Paul Winter e Carlos Lyra, e o culto da saudade

Conheci Paul Winter quando produziu um álbum para o grande Renato Braz, para o qual escrevi a contracapa. Grande saxofonista, sensível, emocionou-se com a definição de saudades, que não consta no dicionário inglês.

Seu amor pelas coisas do Brasil é antigo. Aqui um LP clássico, gravado com Carlos Lyra, um dos membros da santíssima trindade da bossa-nova – ao lado de Tom Jobim e Roberto Menescal.
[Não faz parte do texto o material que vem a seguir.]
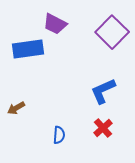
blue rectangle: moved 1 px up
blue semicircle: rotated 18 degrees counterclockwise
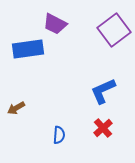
purple square: moved 2 px right, 2 px up; rotated 8 degrees clockwise
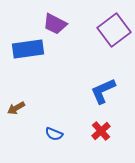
red cross: moved 2 px left, 3 px down
blue semicircle: moved 5 px left, 1 px up; rotated 108 degrees clockwise
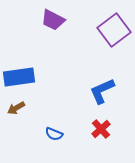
purple trapezoid: moved 2 px left, 4 px up
blue rectangle: moved 9 px left, 28 px down
blue L-shape: moved 1 px left
red cross: moved 2 px up
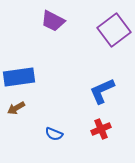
purple trapezoid: moved 1 px down
red cross: rotated 18 degrees clockwise
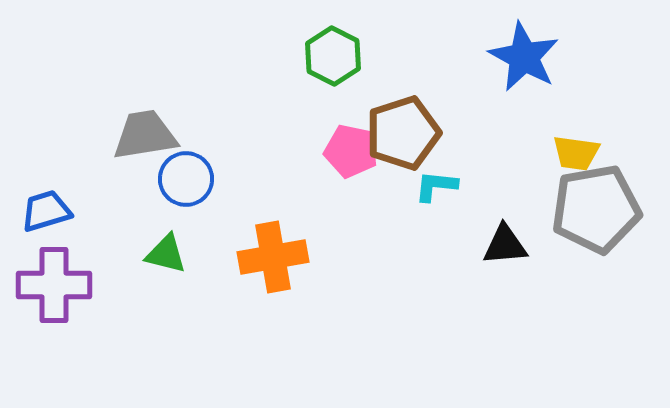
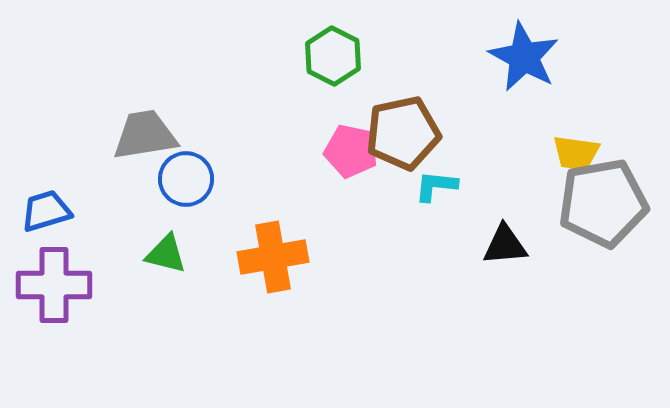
brown pentagon: rotated 6 degrees clockwise
gray pentagon: moved 7 px right, 6 px up
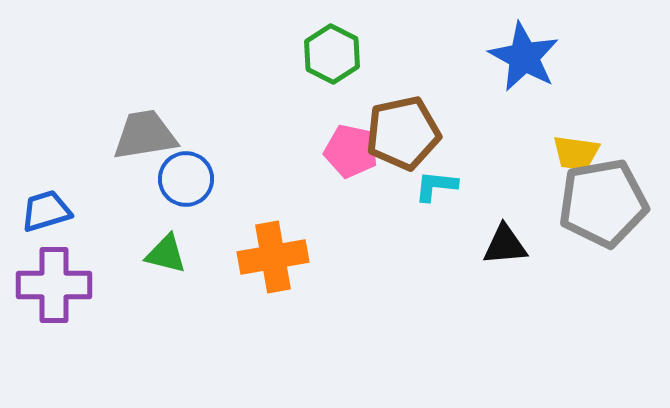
green hexagon: moved 1 px left, 2 px up
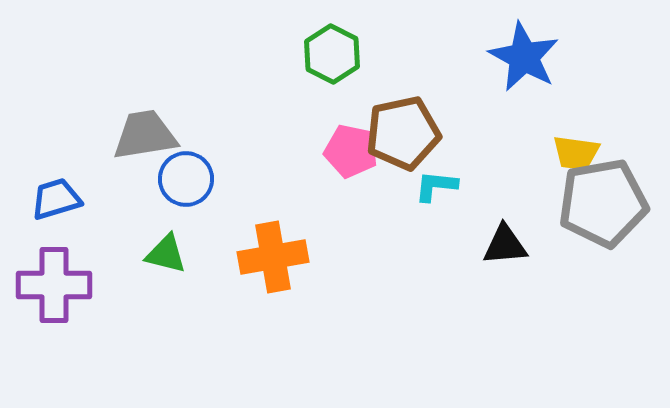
blue trapezoid: moved 10 px right, 12 px up
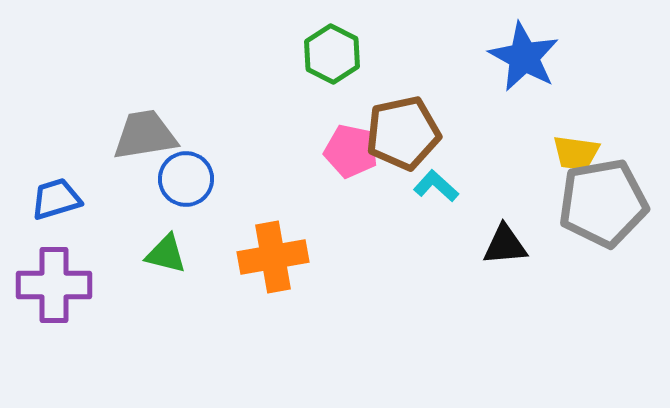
cyan L-shape: rotated 36 degrees clockwise
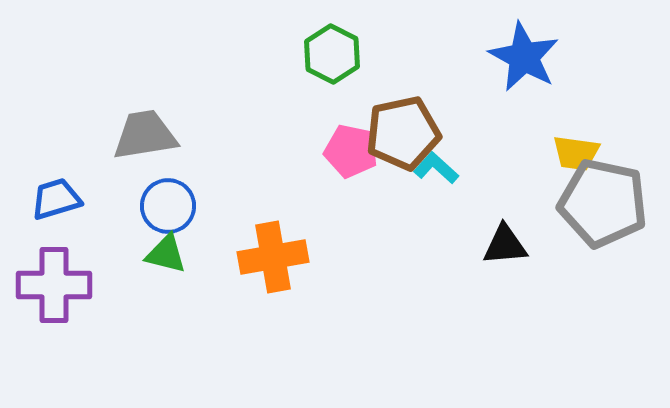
blue circle: moved 18 px left, 27 px down
cyan L-shape: moved 18 px up
gray pentagon: rotated 22 degrees clockwise
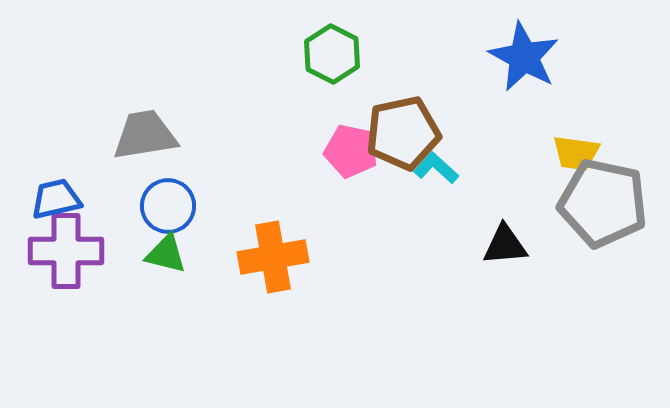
blue trapezoid: rotated 4 degrees clockwise
purple cross: moved 12 px right, 34 px up
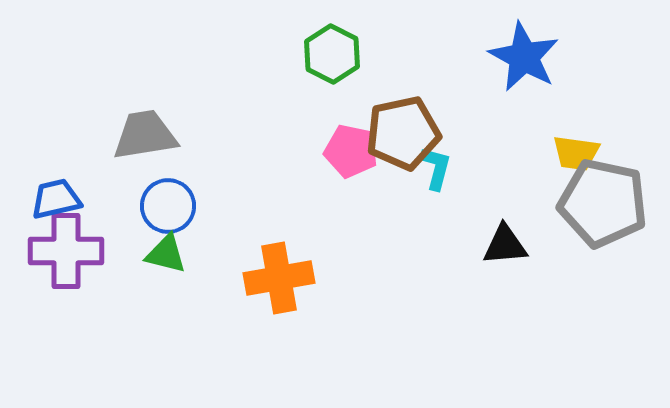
cyan L-shape: rotated 63 degrees clockwise
orange cross: moved 6 px right, 21 px down
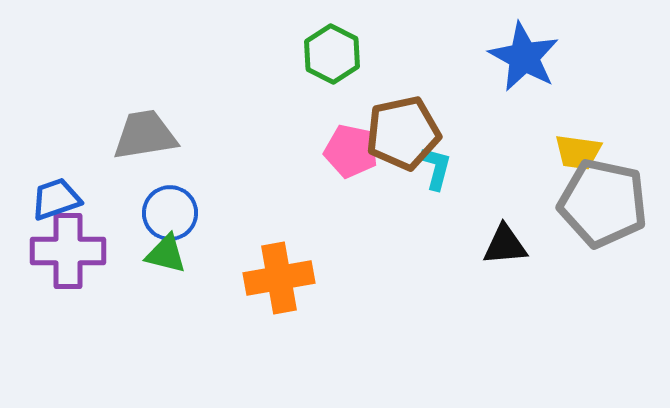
yellow trapezoid: moved 2 px right, 1 px up
blue trapezoid: rotated 6 degrees counterclockwise
blue circle: moved 2 px right, 7 px down
purple cross: moved 2 px right
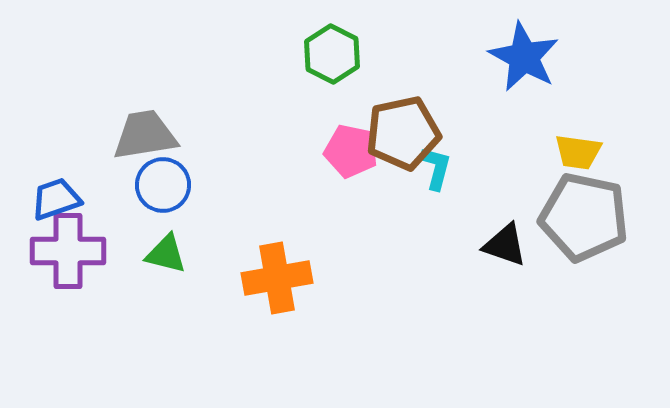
gray pentagon: moved 19 px left, 14 px down
blue circle: moved 7 px left, 28 px up
black triangle: rotated 24 degrees clockwise
orange cross: moved 2 px left
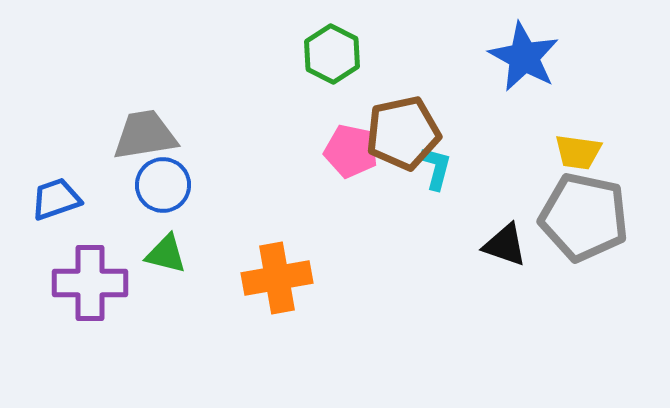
purple cross: moved 22 px right, 32 px down
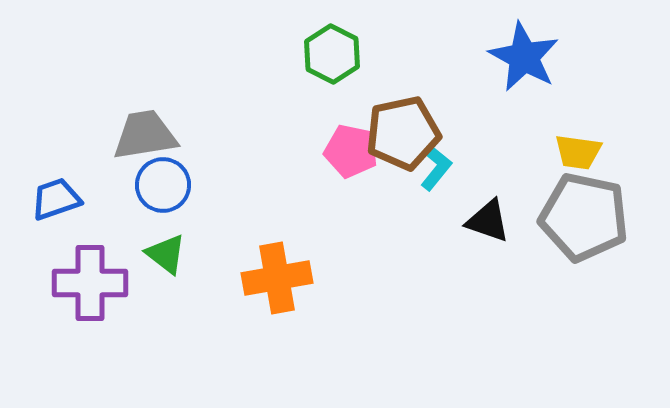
cyan L-shape: rotated 24 degrees clockwise
black triangle: moved 17 px left, 24 px up
green triangle: rotated 24 degrees clockwise
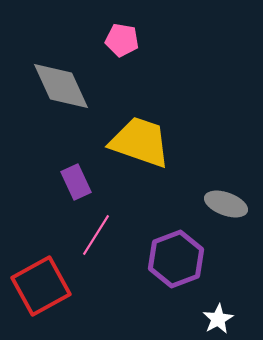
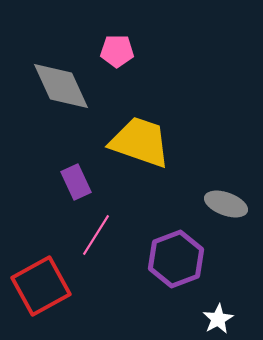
pink pentagon: moved 5 px left, 11 px down; rotated 8 degrees counterclockwise
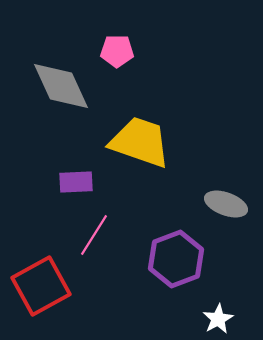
purple rectangle: rotated 68 degrees counterclockwise
pink line: moved 2 px left
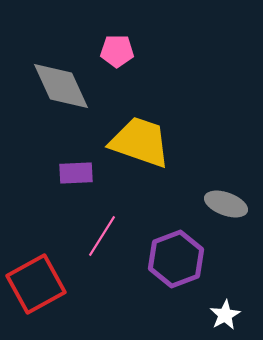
purple rectangle: moved 9 px up
pink line: moved 8 px right, 1 px down
red square: moved 5 px left, 2 px up
white star: moved 7 px right, 4 px up
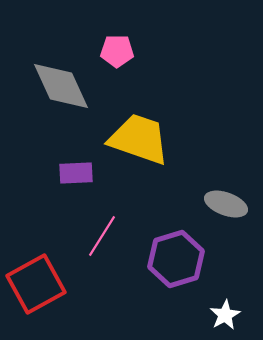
yellow trapezoid: moved 1 px left, 3 px up
purple hexagon: rotated 4 degrees clockwise
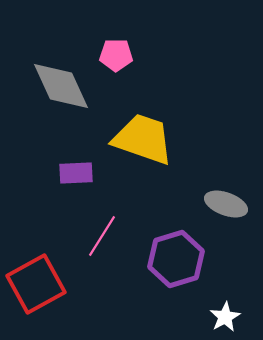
pink pentagon: moved 1 px left, 4 px down
yellow trapezoid: moved 4 px right
white star: moved 2 px down
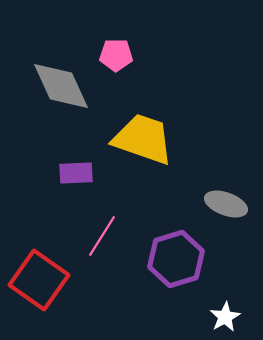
red square: moved 3 px right, 4 px up; rotated 26 degrees counterclockwise
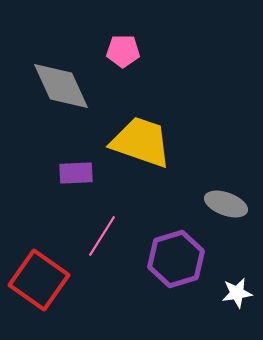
pink pentagon: moved 7 px right, 4 px up
yellow trapezoid: moved 2 px left, 3 px down
white star: moved 12 px right, 24 px up; rotated 20 degrees clockwise
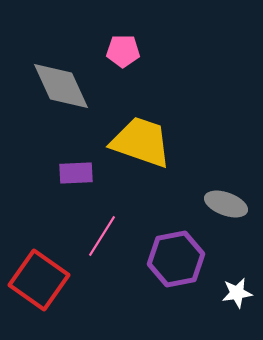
purple hexagon: rotated 6 degrees clockwise
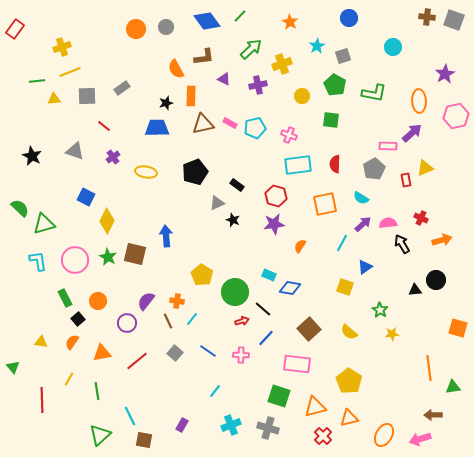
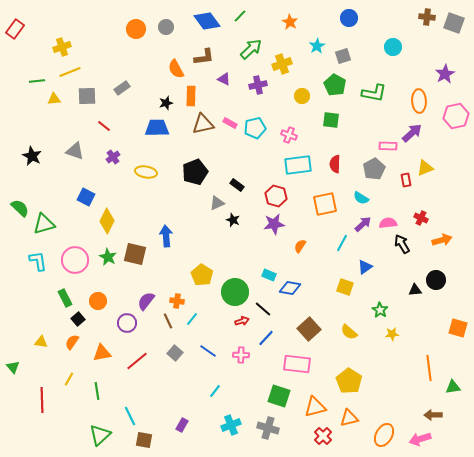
gray square at (454, 20): moved 3 px down
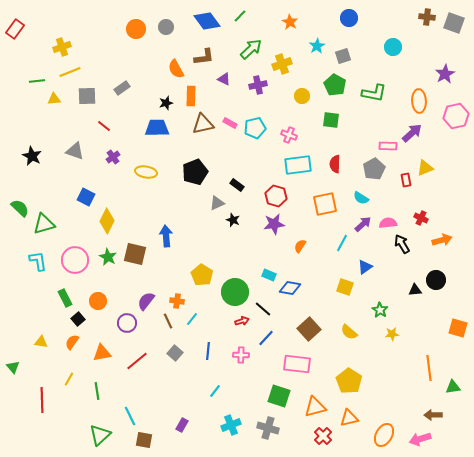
blue line at (208, 351): rotated 60 degrees clockwise
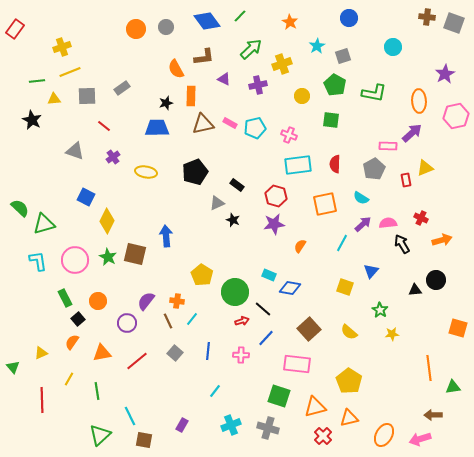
black star at (32, 156): moved 36 px up
blue triangle at (365, 267): moved 6 px right, 4 px down; rotated 14 degrees counterclockwise
yellow triangle at (41, 342): moved 11 px down; rotated 32 degrees counterclockwise
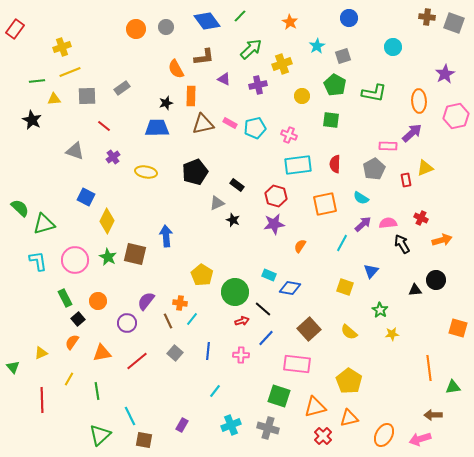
orange cross at (177, 301): moved 3 px right, 2 px down
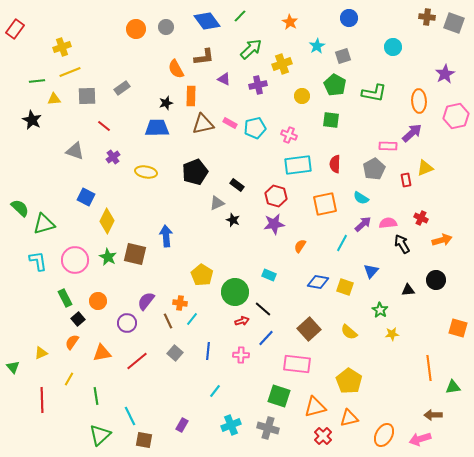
blue diamond at (290, 288): moved 28 px right, 6 px up
black triangle at (415, 290): moved 7 px left
green line at (97, 391): moved 1 px left, 5 px down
Ambos, Lyra e Winter, jovens, se preparando para conquistar o mundo.

E saudades de um Rio de Janeiro que não volta mais.

A contracapa foi escrita no auge do otimismo com a nova democracia social brasileira.

Saudade

A saudade é negra, a saudade é cafuza, a saudade é mulata, é a nostalgia branca do colonizador europeu pelas glórias perdidas, ou do colonizado brasileiro por lembranças impressentidas de tempos que jamais viveu.

É o sentimento comum, o fio invisível que costura todos os ritmos e raças que compõem a nação musical do Brasil, da batida do samba ao crepitar do frevo, da dolência da toada e do lundu, à cadência da marcha rancho.

Desde sempre, todos os ritmos brasileiros celebraram a saudade. E celebraram com tal intensidade que, quando  a música brasileira definitivamente se internacionalizou, o hino que anunciou os novos tempos dizia “Chega de saudade” e cantava “vai, minha tristeza”.

Nos anos 50, período de profundas transformações sociais e musicais no Brasil, João Gilberto foi a síntese do que de melhor a música brasileira havia produzido até então. Foi buscar Ary Barroso e Dorival Caymmi, Geraldo Pereira e Pedro Caetano, o samba sincopada e o samba-choro e apresentou-os à juventude dourada que, a partir de Ipanema, se lançava para o mundo. O ponto em comum era o ritmo, fazendo com que Brasil musical e continental se tornasse homogêneo pela batida do violão que simulava o surdo e os tamborins do samba. O Brasil daqueles tempos cabia no Rio de Janeiro.

Da síntese de João Gilberto nasceu, nos anos seguintes, a mais rica geração de compositores do país, os filhos de João e Tom Jobim que dominaram o cenário musical dali para frente.

Hoje em dia, o Brasil passa por transformações tão profundas quanto às dos anos 50, um Brasil mais robusto, menos desigual, com vários polos regionais de desenvolvimento econômico e musical e, provavelmente, a mais rica geração de música instrumental da sua história.

De todos os pontos do país emergem de novas formas musicais ao renascimento de gêneros clássicos, que se supunha extintos, como a canção semierudita, a toada mineira, o caipira paulista, a guarânia.

Nesse novo cenário, Renato Braz desponta como o João Gilberto do século 21, mais eclético, contemporâneo. Não apenas se tornou o melhor cantor brasileiro da atualidade, com uma extensão vocal e uma capacidade única de adaptar a voz a cada estilo de interpretação, mas também virou um centro de referência de um novo discurso musical, com características diversas dos anos 50.

O baiano João trouxe o Brasil para o Rio de Janeiro e deu-lhe uma feição carioca e universal. O paulista Renato celebra todos os Brasis do interior, com o sotaque musical adequado a cada região.

Do mesmo modo que João, neste CD Renato traz o melhor do rico período que vai do pós-bossa-nova até os tempos atuais, passando por alguns clássicos intemporais, como Noel Rosa e Zé do Norte.

Esse Brasil multifacetado está disperso na Internet, nos vídeos do Youtube, um universo caótico, apropriado a desses tempos em que a tecnologia multiplica e dilui as informações. Daí alguma dificuldade em se enxergar a nova revolução musical que se desenha no Brasil e terá em Renato um de seus pontos de referência.